Lorsque les premiers maux de tête sont apparus, en 2017, Jean-Michel Hervault est allé voir son médecin qui a alors évoqué une sinusite. Mais très vite, l’éleveur a commencé à ressentir une grande fatigue, à avoir des trous de mémoire. Quelques temps plus tard, une IRM révèle qu’il souffre d’un glioblastome, une tumeur cérébrale. Elle n’est pas opérable.
Jean-Michel Hervault a alors 47 ans. Il est agriculteur depuis 25 ans. Sur sa ferme, pendant des années, il a utilisé des fongicides, des pesticides, des insecticides. "Il faisait attention, témoigne sa femme, mais le lendemain, il allait dans les champs qui avaient été traités." Il est décédé en février 2020.
Le tribunal de Vannes constate que "le caractère professionnel de la pathologie de cet agriculteur a implicitement été reconnu par la Mutuelle sociale agricole qui a statué hors des délais réglementaires. "
"Je ne sais pas si cela changera le cours des choses pour les autres" se demande Anne-Cécile Hervault, la veuve de l’agriculteur. Mais pour le collectif Soutien aux victimes de pesticides, cette décision est "une victoire".
Pas encore inscrite au tableau des maladies professionnelles
Quand un agriculteur souffre de la maladie de Parkinson ou de lymphome, il peut faire reconnaître sa maladie comme maladie professionnelle. Mais les tumeurs cérébrales, elles, ne sont pas des pathologies reconnues dans le tableau des maladies professionnelles agricoles.

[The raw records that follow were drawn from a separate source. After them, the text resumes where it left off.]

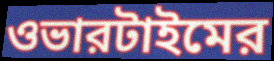
ওভারটাইমের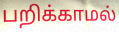
பறிக்காமல்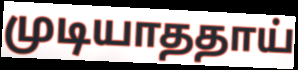
முடியாததாய்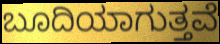
ಬೂದಿಯಾಗುತ್ತವೆ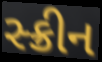
સ્ક્રીન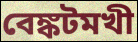
বেঙ্কটমখী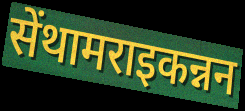
सेंथामराइकन्नन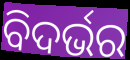
ବିଦର୍ଭର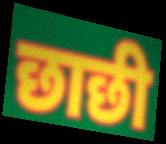
छाछीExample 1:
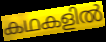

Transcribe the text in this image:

കഥകളിൽ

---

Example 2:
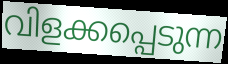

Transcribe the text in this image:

വിളക്കപ്പെടുന്ന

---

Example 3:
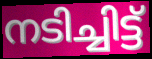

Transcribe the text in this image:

നടിച്ചിട്ട്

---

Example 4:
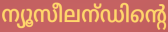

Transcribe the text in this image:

ന്യൂസീലന്ഡിന്റെ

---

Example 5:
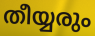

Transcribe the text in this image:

തീയ്യരും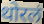
थोरलंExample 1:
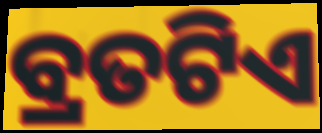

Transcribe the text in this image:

ବ୍ରତଟିଏ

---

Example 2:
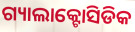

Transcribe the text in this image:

ଗ୍ୟାଲାକ୍ଟୋସିଡିକ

L'enquête Agrican menée sur une cohorte de 180.000 personnes affiliées à la MSA pointe pourtant "un risque qui peut être multiplié par 3 ou 4 selon les pesticides utilisés."

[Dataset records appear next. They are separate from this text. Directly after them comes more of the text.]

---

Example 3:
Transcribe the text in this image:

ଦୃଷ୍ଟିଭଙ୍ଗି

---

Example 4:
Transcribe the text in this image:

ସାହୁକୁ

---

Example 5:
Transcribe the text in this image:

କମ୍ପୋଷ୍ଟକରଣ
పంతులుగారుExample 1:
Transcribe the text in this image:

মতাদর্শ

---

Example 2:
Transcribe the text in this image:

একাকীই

Les scientifiques chargés de l’étude se sont intéressés aux carbamates. "Une vingtaine d’insecticides, quatorze herbicides et seize fongicides carbamates ont été autorisés dans la plupart des secteurs agricoles, soit plusieurs centaines de produits commerciaux au total" indique leur rapport.

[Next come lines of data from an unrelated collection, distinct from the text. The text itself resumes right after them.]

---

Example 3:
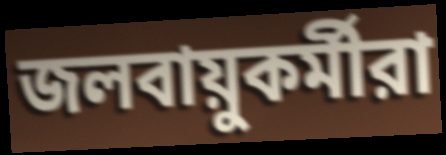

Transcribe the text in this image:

জলবায়ুকর্মীরা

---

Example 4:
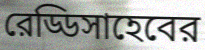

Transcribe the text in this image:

রেড্ডিসাহেবের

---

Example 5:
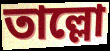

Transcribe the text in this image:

তাল্লোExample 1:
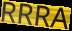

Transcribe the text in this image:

RRRA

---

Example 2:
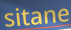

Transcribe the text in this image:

sitane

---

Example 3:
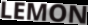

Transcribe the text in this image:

LEMON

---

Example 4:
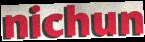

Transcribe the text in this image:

nichun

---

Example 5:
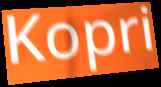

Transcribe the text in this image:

Kopri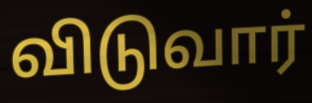
விடுவார்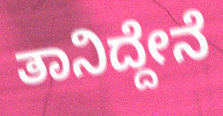
ತಾನಿದ್ದೇನೆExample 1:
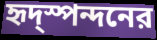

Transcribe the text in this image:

হৃদ্স্পন্দনের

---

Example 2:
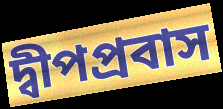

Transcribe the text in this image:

দ্বীপপ্রবাস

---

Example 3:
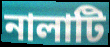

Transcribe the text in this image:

Jean-Michel, Christophe, Michel, Clément. "En trois ans, quatre personnes ont été reconnues en maladie professionnelle, explique Michel Besnard du Collectif de soutien aux victimes des pesticides de l'Ouest. Clément est décédé en quelques mois à 42 ans. Michel est parti, lui aussi, en quelques mois à moins de 50 ans. Au mois de mars, une nouvelle audience est prévue à Angers. C’est tellement horrible, qu’on ne peut pas lâcher " soupire-t-il.
Casser l'omerta
"Les preuves de la responsabilité de ses produits sur les maladies existent partout, poursuit Michel Besnard, mais il y a encore des gens qui ne font pas le lien ou qui ne veulent pas le faire. Il y a une forme de déni. Il y a tous ceux qui se sentent un peu coupables, qui se disent qu’ils se sont rendus malades eux-mêmes. Il y a ceux qui subissent le poids du milieu agricole, des voisins ou copains qui leur demandent de ne pas cracher dans la soupe, d’arrêter de parler de ça pour ne pas faire du tort… certains sont morts sans savoir pourquoi ils étaient malades, déplore Michel Besnard. Mais nous sommes en train de casser l’omerta" constate-t-il.
Il souhaite que le glioblastome soit bientôt inscrit au tableau des maladies professionnelles. Il espère surtout un vrai changement dans les pratiques agricoles pour que la liste de malades suivis par l’association cesse enfin de s’allonger.